Request |
When you transcribe the data below, reproduce every line exactly and leave each picture out.

[Camera calibration parameters]
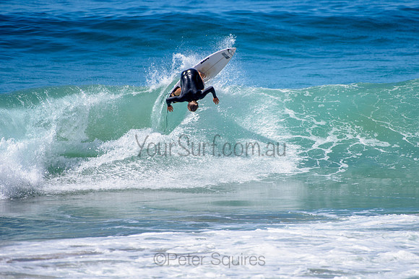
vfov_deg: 2.2
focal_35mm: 613
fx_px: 7134
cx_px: 241
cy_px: 109
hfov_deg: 3.4
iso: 125
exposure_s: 1/2000
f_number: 5.6
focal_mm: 500
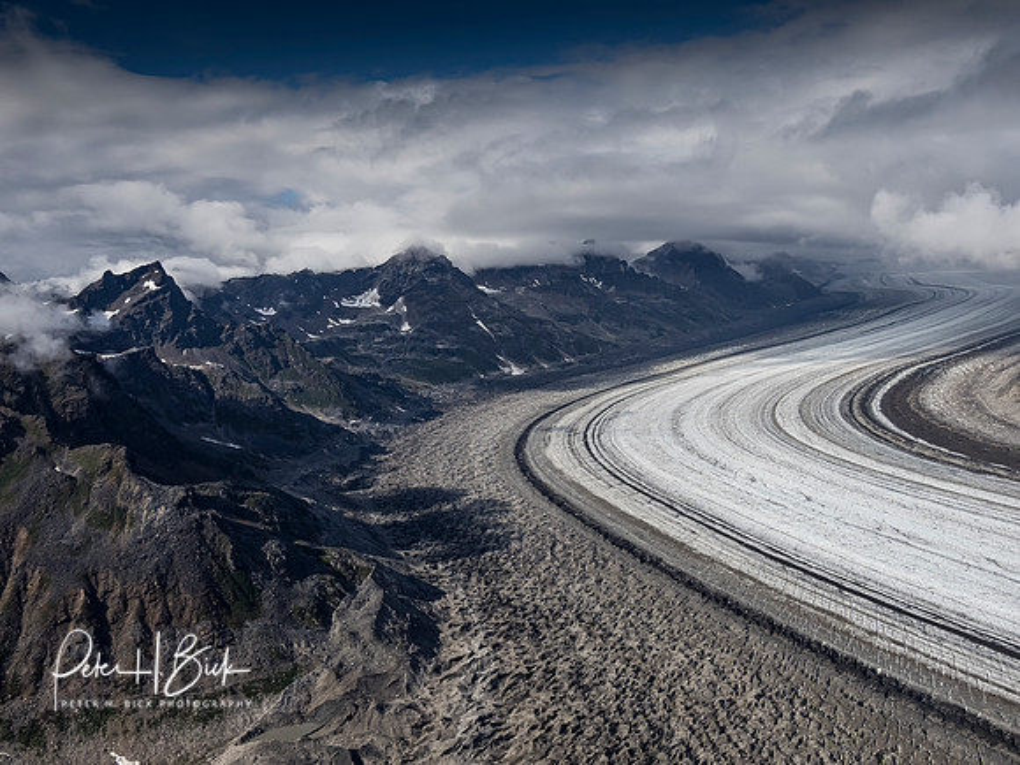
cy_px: 372
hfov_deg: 52.7
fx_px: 1029
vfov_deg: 40.8
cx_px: 524
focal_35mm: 35
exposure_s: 1/1000
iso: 400
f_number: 7.1
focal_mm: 17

Exercise result |
vfov_deg: 2.2
focal_35mm: 613
fx_px: 7134
cx_px: 241
cy_px: 109
hfov_deg: 3.4
iso: 125
exposure_s: 1/2000
f_number: 5.6
focal_mm: 500
cy_px: 372
hfov_deg: 52.7
fx_px: 1029
vfov_deg: 40.8
cx_px: 524
focal_35mm: 35
exposure_s: 1/1000
iso: 400
f_number: 7.1
focal_mm: 17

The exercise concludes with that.